Section 4 ffective Treatments for Eating Disorders and Obesity
Enhanced Cognitive-Behavioral Therapy Approach to Counseling Clients With Eating Disorders
Anthea Fursland and Hunna J. Watson
In this chapter, we introduce counselors to an evidence-based treatment that can be applied to all eating disorder (ED) diagnoses in adults. Enhanced cognitive-behavioral therapy (CBT-E) is a relatively new treatment that has shown promising results in research and community settings.
Why Do Counselors Need to Know About Eating Disorders Treatment?
Treatment of EDs is notoriously difficult, and many counselors are hesitant to treat people with such conditions, especially those with anorexia nervosa (AN) because of the high prevalence and seriousness of medical comorbidities.
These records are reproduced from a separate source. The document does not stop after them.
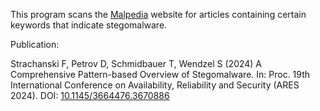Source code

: This program scans the [Malpedia](https://malpedia.caad.fkie.fraunhofer.de/) website for articles containing certain keywords that indicate stegomalware. 

Publication:

Strachanski F, Petrov D, Schmidbauer T, Wendzel S (2024) A Comprehensive Pattern-based Overview of Stegomalware. In: Proc. 19th International Conference on Availability, Reliability and Security (ARES 2024). DOI: [10.1145/3664476.3670886](https://doi.org/10.1145/3664476.3670886)
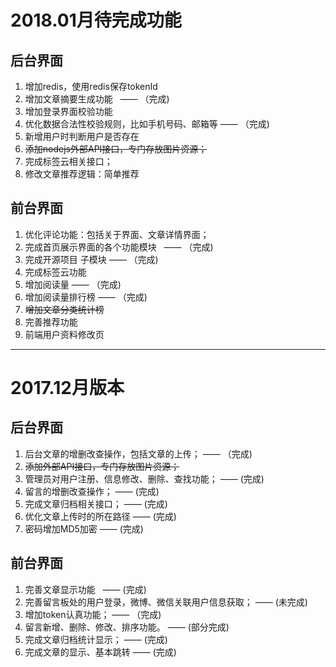 # 2018.01月待完成功能

## 后台界面

1. 增加redis，使用redis保存tokenId
2. 增加文章摘要生成功能   —— （完成)
3. 增加登录界面校验功能
4. 优化数据合法性校验规则，比如手机号码、邮箱等  ——  （完成)
5. 新增用户时判断用户是否存在
6. ~~添加nodejs外部API接口，专门存放图片资源；~~
7. 完成标签云相关接口；
8. 修改文章推荐逻辑：简单推荐

## 前台界面

1. 优化评论功能：包括关于界面、文章详情界面；
2. 完成首页展示界面的各个功能模块    ——  （完成)
3. 完成开源项目 子模块   ——  （完成)
4. 完成标签云功能
5. 增加阅读量  ——  （完成)
6. 增加阅读量排行榜   ——  （完成)
7. ~~增加文章分类统计榜~~
8. 完善推荐功能
9. 前端用户资料修改页

-----

# 2017.12月版本

## 后台界面

1. 后台文章的增删改查操作，包括文章的上传； ——  （完成)
2. ~~添加外部API接口，专门存放图片资源；~~   
3. 管理员对用户注册、信息修改、删除、查找功能； ——  (完成)
4. 留言的增删改查操作； ——  (完成)
5. 完成文章归档相关接口；  ——  (完成)
6. 优化文章上传时的所在路径   ——  (完成)
7. 密码增加MD5加密    ——  (完成)



## 前台界面

1. 完善文章显示功能   ——  (完成)
2. 完善留言板处的用户登录，微博、微信关联用户信息获取； ——  (未完成)
3. 增加token认真功能；  ——  （完成)
4. 留言新增、删除、修改、排序功能。   ——  (部分完成)
5. 完成文章归档统计显示；          ——  (完成)
6. 完成文章的显示、基本跳转       ——  (完成)

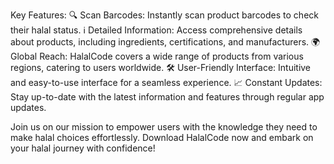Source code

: Key Features:
🔍 Scan Barcodes: Instantly scan product barcodes to check their halal status.
ℹ️ Detailed Information: Access comprehensive details about products, including ingredients, certifications, and manufacturers.
🌍 Global Reach: HalalCode covers a wide range of products from various regions, catering to users worldwide.
🛠️ User-Friendly Interface: Intuitive and easy-to-use interface for a seamless experience.
📈 Constant Updates: Stay up-to-date with the latest information and features through regular app updates.

Join us on our mission to empower users with the knowledge they need to make halal choices effortlessly. Download HalalCode now and embark on your halal journey with confidence!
Bulimia nervosa (BN) also carries health risks, and atypical variations of these diagnoses (eating disorder not otherwise specified, or EDNOS) have similar levels of morbidity and pathology to AN and BN (Fairburn et al., 2007; Ricca et al., 2001). AN, BN, and EDNOS are the three categories of EDs recognized in the Diagnostic and Statistical Manual of Mental Disorders (4th ed., text rev.; DSM-IV-TR; American Psychiatric Association, 2000). Binge eating disorder is currently categorized as a form of EDNOS, although inclusion as a standalone ED in its own right is anticipated in the forthcoming fifth edition.
It is widely accepted that EDs, especially AN, are relatively rare. Yet recent population studies have shown that they are more prevalent than previously thought, with one study showing lifetime prevalences for AN and atypical AN of 2.2% and 4.2%, respectively (Keski-Rahkonen et al., 2007).
Approximately 15% of women will need clinical treatment for a diagnosable ED in their lifetime (Wade, Bergin, Tiggemann, Bulik, & Fairburn, 2006). Although it has been accepted that only 10% of individuals with AN or BN are male, a recent community study of more than 10,000 teenagers found equal numbers of male and female teens with AN (Swanson, Crow, Le Grange, Swendsen, & Merikangas, 2011).
Furthermore, unhealthy weight control methods, including disordered eating, are common (Neumark-Sztainer, Wall, Larson, Eisenberg, & Loth, 2011), and behaviors falling under the criteria for EDNOS are increasing among men and women (Hay, Mond, Buttner, & Darby, 2008; White, Reynolds-Malear, & Cordero, 2011). Counselors working in general practice settings will likely encounter adults with disordered eating and full-syndrome EDs, even if these clients were referred for other reasons. In fact, many individuals with EDs do not disclose the ED and instead seek help from health and mental health professionals for related issues or secondary consequences of the ED (e.g., depression, anxiety, gastrointestinal problems, weight loss). The low rate of help seeking among people with EDs stems from many factors, such as shame and poor self-recognition of disordered eating. It is thus incumbent on all counselors to screen for and be prepared to treat EDs (see Chapter 5, this volume). A useful tool for screening EDs is the five-question SCOFF questionnaire (Morgan, Reid, & Lacey, 1999), which is akin to the CAGE for screening alcohol problems:
1. Do you make yourself vomit because you feel uncomfortably full?
2. Do you worry you have lost control over how much you eat?
3. Have you lost over 14 lbs. in a three month period?
4. Do you believe yourself to be fat when others say you are too thin?
5. Would you say that food dominates your life? (Morgan et al., 1999, p. 1467)
(Two or more “yes” answers are suggestive of possible anorexia nervosa or bulimia nervosa and indicate the need for further questioning.)
Being alert and ready to respond to EDs can be a very professionally rewarding experience and bring substantial scope to counselors to contribute meaningfully to clients' long-term physical and mental health.